<<<<

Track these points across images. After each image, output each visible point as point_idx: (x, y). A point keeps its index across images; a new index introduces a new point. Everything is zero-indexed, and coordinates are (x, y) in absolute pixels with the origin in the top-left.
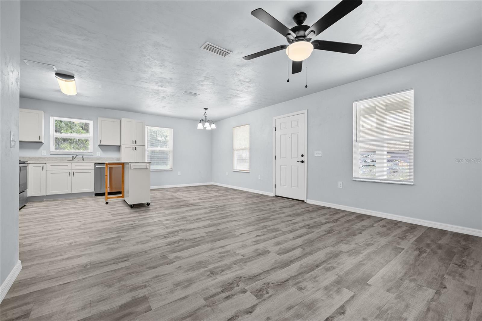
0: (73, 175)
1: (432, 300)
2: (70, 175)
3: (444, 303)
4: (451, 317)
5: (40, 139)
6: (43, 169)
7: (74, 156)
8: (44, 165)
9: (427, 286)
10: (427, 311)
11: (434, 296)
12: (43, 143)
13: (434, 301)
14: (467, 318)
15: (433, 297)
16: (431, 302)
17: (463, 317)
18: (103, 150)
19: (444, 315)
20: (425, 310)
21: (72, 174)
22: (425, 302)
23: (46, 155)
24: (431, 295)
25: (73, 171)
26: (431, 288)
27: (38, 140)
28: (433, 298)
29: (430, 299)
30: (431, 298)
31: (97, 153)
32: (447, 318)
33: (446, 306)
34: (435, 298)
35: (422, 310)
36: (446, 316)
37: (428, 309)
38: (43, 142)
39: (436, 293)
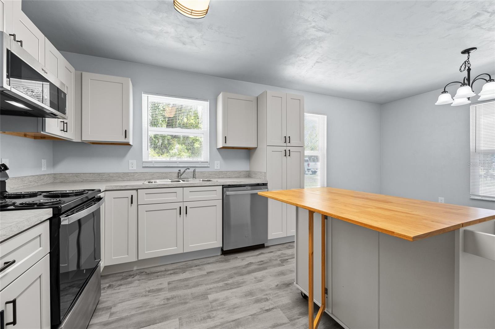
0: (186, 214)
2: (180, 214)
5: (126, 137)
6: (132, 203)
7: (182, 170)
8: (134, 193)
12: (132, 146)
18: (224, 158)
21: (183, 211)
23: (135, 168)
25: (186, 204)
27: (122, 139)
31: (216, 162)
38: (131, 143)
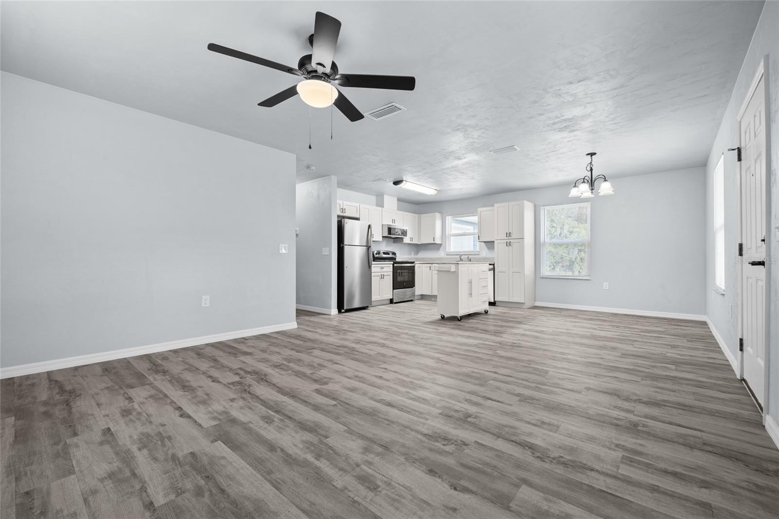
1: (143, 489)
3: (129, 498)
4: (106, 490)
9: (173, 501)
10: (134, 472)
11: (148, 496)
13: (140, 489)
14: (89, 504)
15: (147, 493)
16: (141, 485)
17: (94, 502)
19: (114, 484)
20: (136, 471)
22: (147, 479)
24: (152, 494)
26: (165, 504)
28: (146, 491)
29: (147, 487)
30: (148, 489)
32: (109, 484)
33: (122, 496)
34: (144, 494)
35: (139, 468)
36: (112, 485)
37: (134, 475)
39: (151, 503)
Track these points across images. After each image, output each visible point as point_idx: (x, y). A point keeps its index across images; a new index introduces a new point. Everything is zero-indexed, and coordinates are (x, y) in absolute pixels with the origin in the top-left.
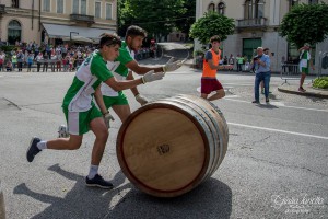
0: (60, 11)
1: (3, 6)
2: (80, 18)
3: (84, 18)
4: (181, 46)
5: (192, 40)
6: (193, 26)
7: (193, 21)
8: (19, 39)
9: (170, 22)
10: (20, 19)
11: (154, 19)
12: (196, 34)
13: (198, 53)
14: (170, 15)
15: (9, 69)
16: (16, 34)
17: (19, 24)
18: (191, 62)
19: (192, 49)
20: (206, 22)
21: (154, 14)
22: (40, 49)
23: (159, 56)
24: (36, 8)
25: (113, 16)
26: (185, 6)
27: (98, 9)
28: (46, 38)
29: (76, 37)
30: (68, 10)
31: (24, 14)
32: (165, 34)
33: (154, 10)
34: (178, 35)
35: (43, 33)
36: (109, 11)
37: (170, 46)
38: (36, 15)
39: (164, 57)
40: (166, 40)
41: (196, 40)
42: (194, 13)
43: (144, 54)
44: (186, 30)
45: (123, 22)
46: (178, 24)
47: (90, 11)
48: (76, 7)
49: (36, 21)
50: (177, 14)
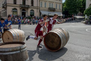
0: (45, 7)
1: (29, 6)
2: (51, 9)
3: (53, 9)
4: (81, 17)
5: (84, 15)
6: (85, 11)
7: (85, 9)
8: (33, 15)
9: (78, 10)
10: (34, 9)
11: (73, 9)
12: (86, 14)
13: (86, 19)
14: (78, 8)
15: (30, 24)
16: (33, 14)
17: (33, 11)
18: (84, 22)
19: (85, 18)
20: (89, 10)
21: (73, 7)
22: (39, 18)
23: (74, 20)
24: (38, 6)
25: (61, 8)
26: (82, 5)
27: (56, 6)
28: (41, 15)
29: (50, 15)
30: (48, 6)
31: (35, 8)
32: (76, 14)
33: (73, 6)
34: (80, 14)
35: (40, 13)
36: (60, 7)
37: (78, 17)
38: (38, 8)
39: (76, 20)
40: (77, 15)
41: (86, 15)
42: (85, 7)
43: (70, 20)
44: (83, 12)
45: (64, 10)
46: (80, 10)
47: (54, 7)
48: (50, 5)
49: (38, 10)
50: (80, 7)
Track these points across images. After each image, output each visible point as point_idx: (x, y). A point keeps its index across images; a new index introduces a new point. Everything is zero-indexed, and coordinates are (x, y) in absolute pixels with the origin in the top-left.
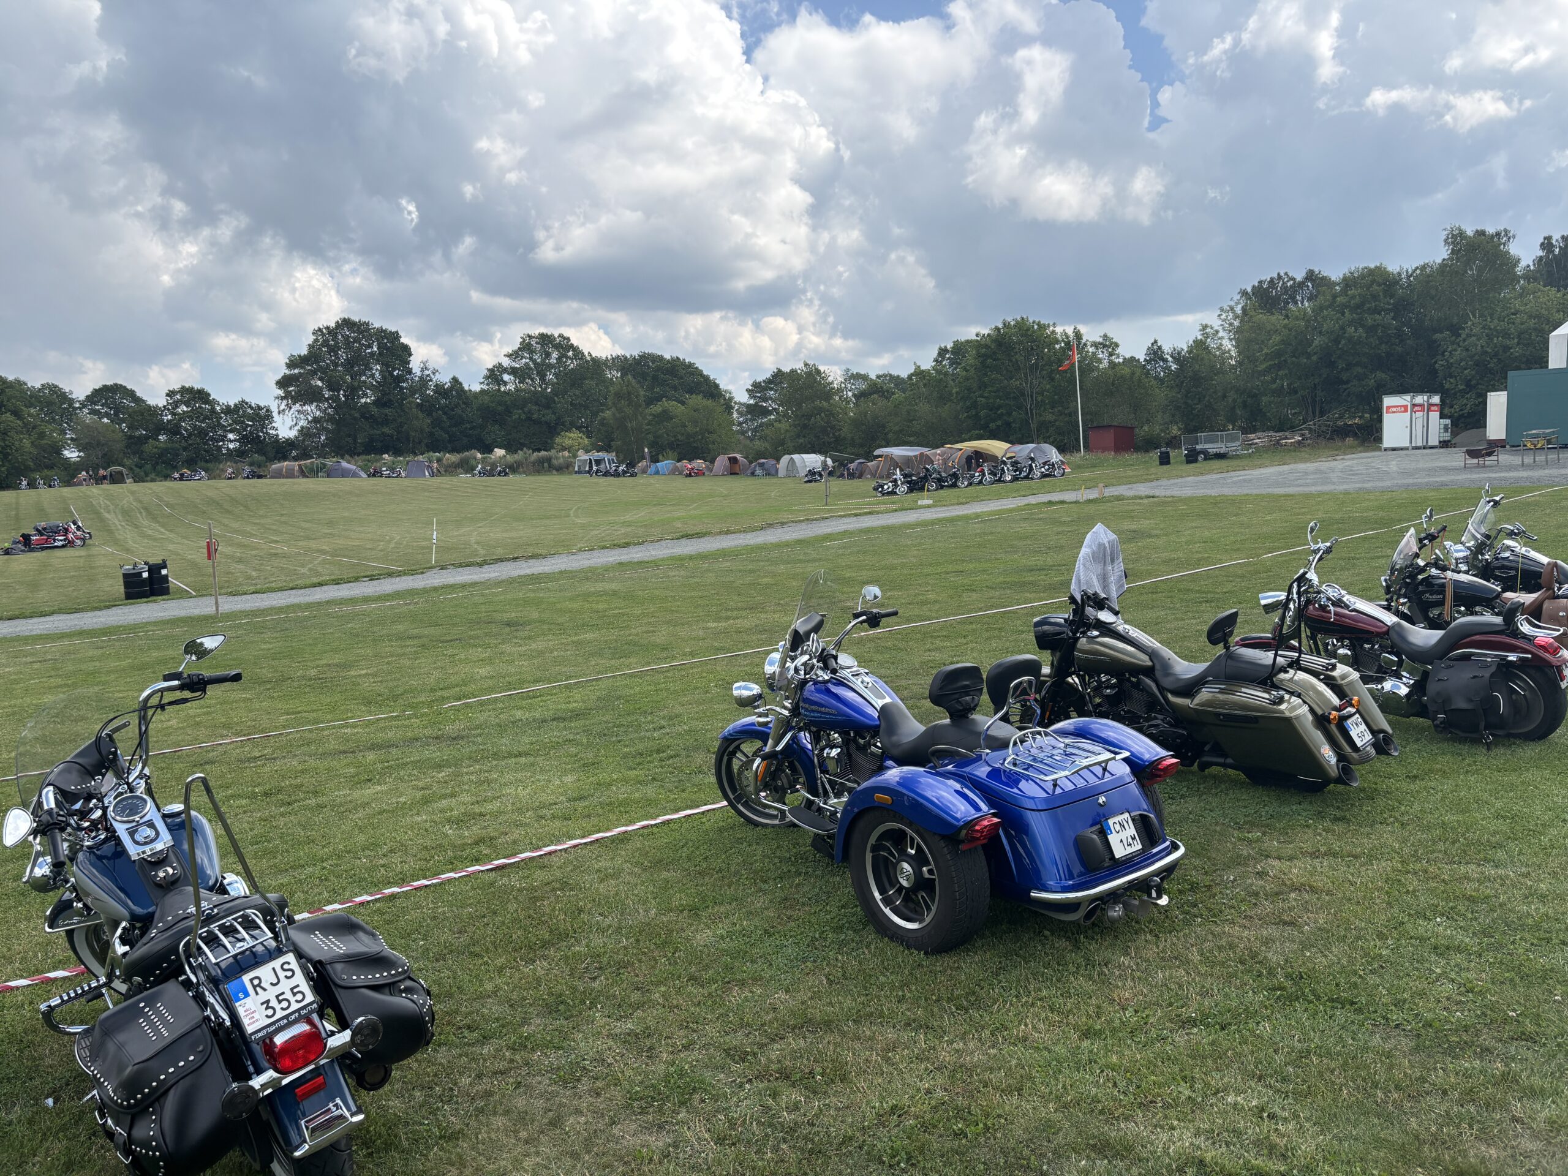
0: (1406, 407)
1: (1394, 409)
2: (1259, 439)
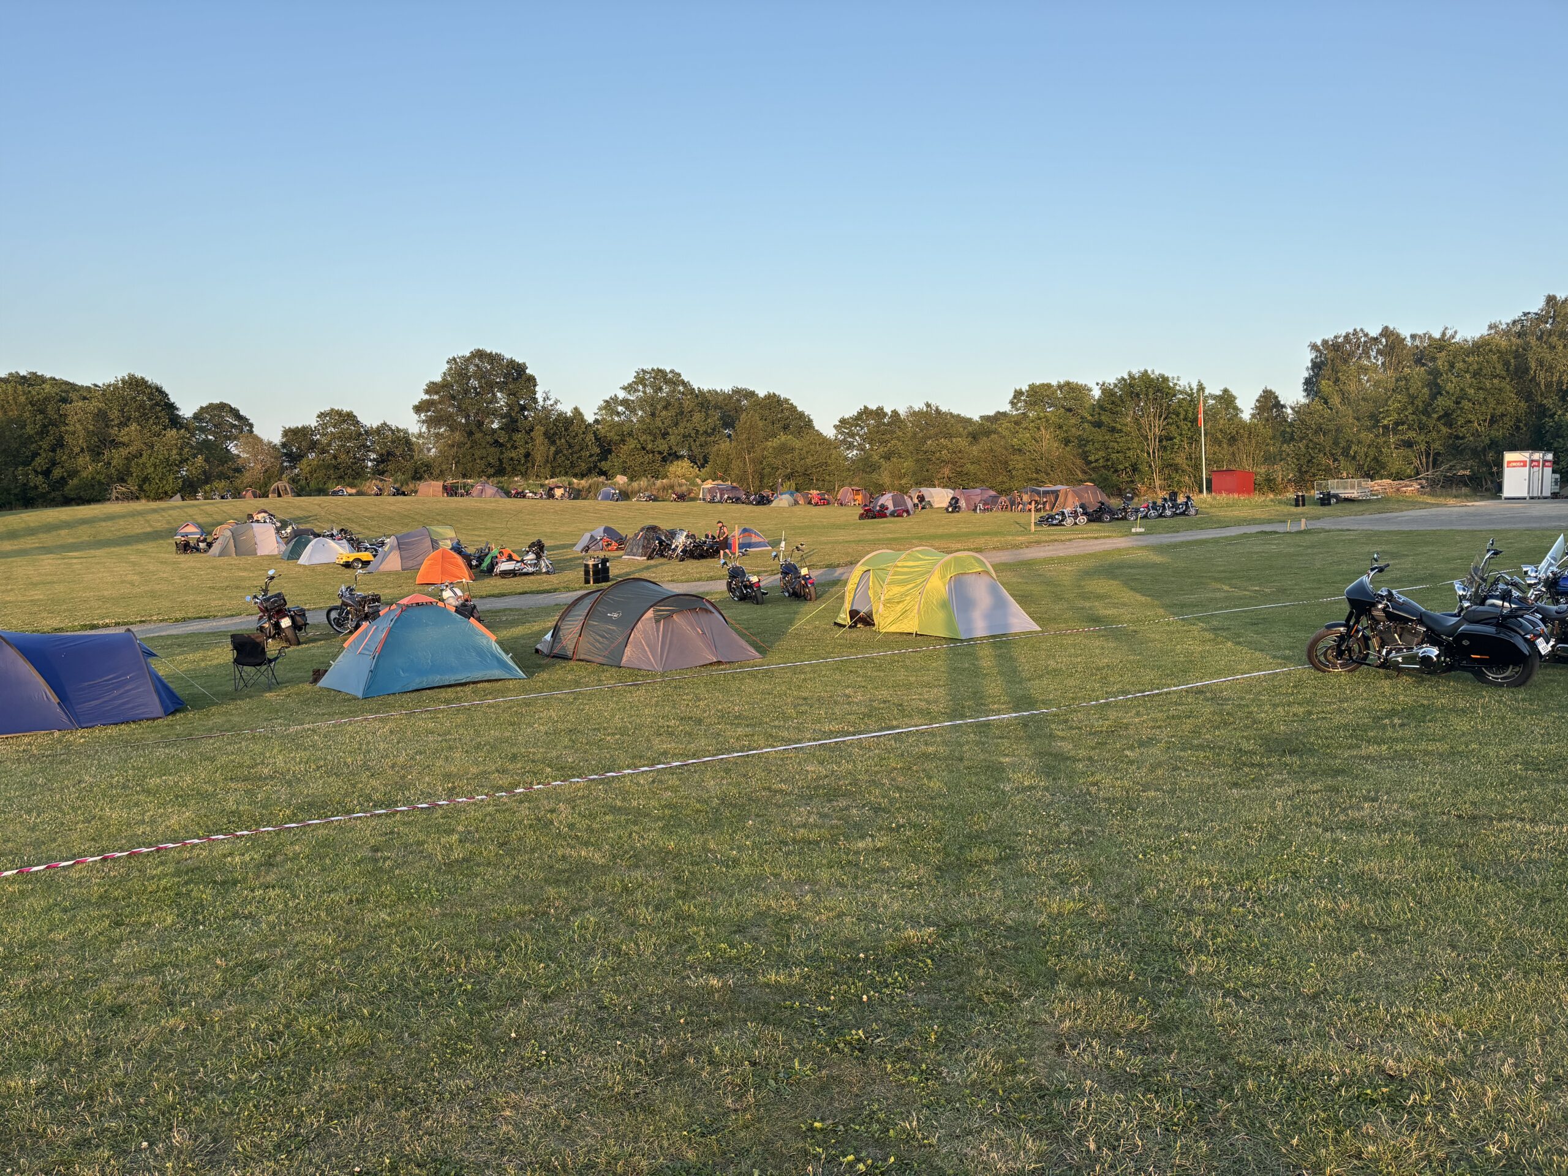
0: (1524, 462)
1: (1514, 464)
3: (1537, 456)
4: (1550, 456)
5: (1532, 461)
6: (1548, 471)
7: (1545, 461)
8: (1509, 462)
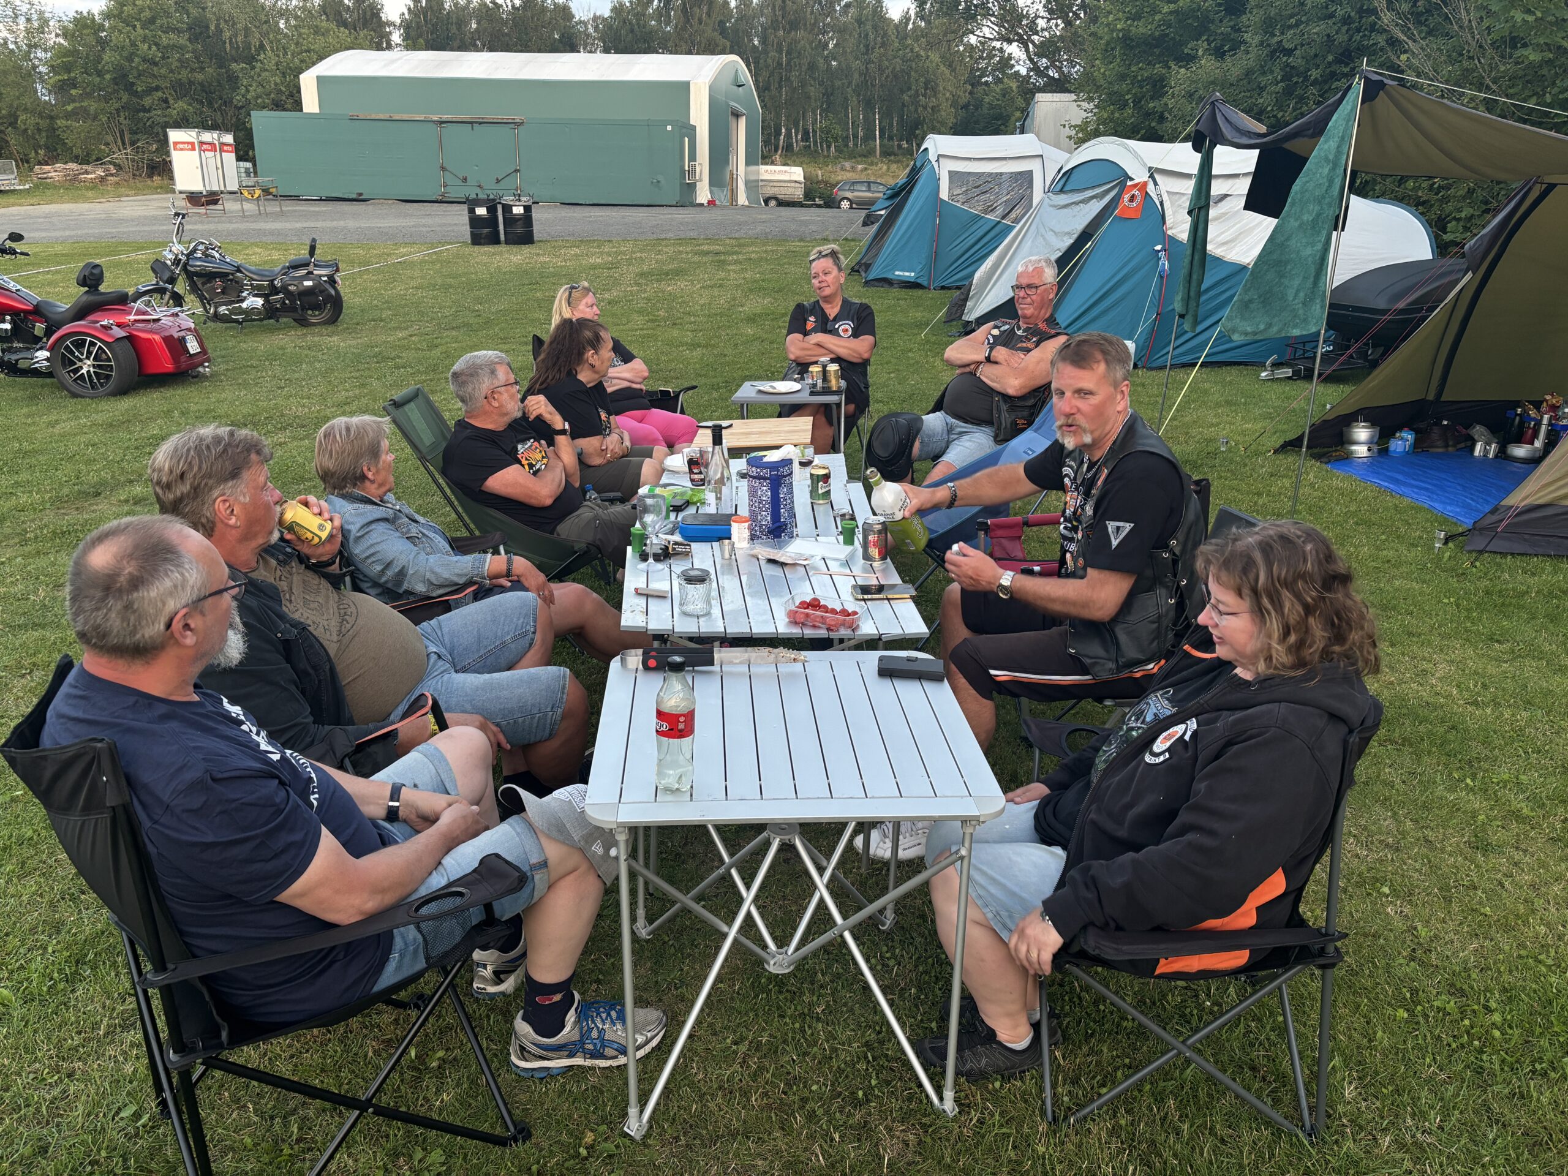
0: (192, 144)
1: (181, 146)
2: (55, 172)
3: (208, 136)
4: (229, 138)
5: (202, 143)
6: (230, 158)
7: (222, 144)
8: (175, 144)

>>>>

Reproduce every item above verbatim, line for line, and leave out the pictures.

Track these points across images. After each image, output each visible point as point_idx: (x, y). A point keeps its index across images; a new index introduces a new point. Everything is zero-indexed, and coordinates are (x, y) in absolute pixels with the origin in the top-left.
0: (73, 175)
1: (432, 300)
2: (70, 175)
3: (444, 303)
4: (451, 317)
5: (40, 139)
6: (43, 169)
7: (74, 156)
8: (44, 165)
9: (427, 286)
10: (427, 311)
11: (434, 296)
12: (43, 143)
13: (434, 301)
14: (467, 318)
15: (433, 297)
16: (431, 302)
17: (463, 317)
18: (103, 150)
19: (444, 315)
20: (425, 310)
21: (72, 174)
22: (425, 302)
23: (46, 155)
24: (431, 295)
25: (73, 171)
26: (431, 288)
27: (38, 140)
28: (433, 298)
29: (430, 299)
30: (431, 298)
31: (97, 153)
32: (447, 318)
33: (446, 306)
34: (435, 298)
35: (422, 310)
36: (446, 316)
37: (428, 309)
38: (43, 142)
39: (436, 293)
0: (186, 214)
2: (180, 214)
5: (126, 137)
6: (132, 203)
7: (182, 170)
8: (134, 193)
12: (132, 146)
18: (224, 158)
21: (183, 211)
23: (135, 168)
25: (186, 204)
27: (122, 139)
31: (216, 162)
38: (131, 143)
1: (143, 489)
3: (129, 498)
4: (106, 490)
9: (173, 501)
10: (134, 472)
11: (148, 496)
13: (140, 489)
14: (89, 504)
15: (147, 493)
16: (141, 485)
17: (94, 502)
19: (114, 484)
20: (136, 471)
22: (147, 479)
24: (152, 494)
26: (165, 504)
28: (146, 491)
29: (147, 487)
30: (148, 489)
32: (109, 484)
33: (122, 496)
34: (144, 494)
35: (139, 468)
36: (112, 485)
37: (134, 475)
39: (151, 503)
Track these points across images. After each image, output each visible point as point_idx: (x, y). A point keeps its index across images; a new index introduces a new point. Everything is zero-indexed, and coordinates are (x, y) in absolute pixels with the origin in the top-left.
0: (60, 11)
1: (3, 6)
2: (80, 18)
3: (84, 18)
4: (181, 46)
5: (192, 40)
6: (193, 26)
7: (193, 21)
8: (19, 39)
9: (170, 22)
10: (20, 19)
11: (154, 19)
12: (196, 34)
13: (198, 53)
14: (170, 15)
15: (9, 69)
16: (16, 34)
17: (19, 24)
18: (191, 62)
19: (192, 49)
20: (206, 22)
21: (154, 14)
22: (40, 49)
23: (159, 56)
24: (36, 8)
25: (113, 16)
26: (185, 6)
27: (98, 9)
28: (46, 38)
29: (76, 37)
30: (68, 10)
31: (24, 14)
32: (165, 34)
33: (154, 10)
34: (178, 35)
35: (43, 33)
36: (109, 11)
37: (170, 46)
38: (36, 15)
39: (164, 57)
40: (166, 40)
41: (196, 40)
42: (194, 13)
43: (144, 54)
44: (186, 30)
45: (123, 22)
46: (178, 24)
47: (90, 11)
48: (76, 7)
49: (36, 21)
50: (177, 14)
0: (45, 7)
1: (29, 6)
2: (51, 9)
3: (53, 9)
4: (81, 17)
5: (84, 15)
6: (85, 11)
7: (85, 9)
8: (33, 15)
9: (78, 10)
10: (34, 9)
11: (73, 9)
12: (86, 14)
13: (86, 19)
14: (78, 8)
15: (30, 24)
16: (33, 14)
17: (33, 11)
18: (84, 22)
19: (85, 18)
20: (89, 10)
21: (73, 7)
22: (39, 18)
23: (74, 20)
24: (38, 6)
25: (61, 8)
26: (82, 5)
27: (56, 6)
28: (41, 15)
29: (50, 15)
30: (48, 6)
31: (35, 8)
32: (76, 14)
33: (73, 6)
34: (80, 14)
35: (40, 13)
36: (60, 7)
37: (78, 17)
38: (38, 8)
39: (76, 20)
40: (77, 15)
41: (86, 15)
42: (85, 7)
43: (70, 20)
44: (83, 12)
45: (64, 10)
46: (80, 10)
47: (54, 7)
48: (50, 5)
49: (38, 10)
50: (80, 7)
Track these points across images. After each image, output each visible point as point_idx: (x, y). A point keeps its index across images; a new index introduces a new point. Everything is zero-indexed, and coordinates are (x, y) in absolute pixels with the origin in the top-left.
0: (1406, 407)
1: (1394, 409)
2: (1259, 439)
0: (1524, 462)
1: (1514, 464)
3: (1537, 456)
4: (1550, 456)
5: (1532, 461)
6: (1548, 471)
7: (1545, 461)
8: (1509, 462)
0: (192, 144)
1: (181, 146)
2: (55, 172)
3: (208, 136)
4: (229, 138)
5: (202, 143)
6: (230, 158)
7: (222, 144)
8: (175, 144)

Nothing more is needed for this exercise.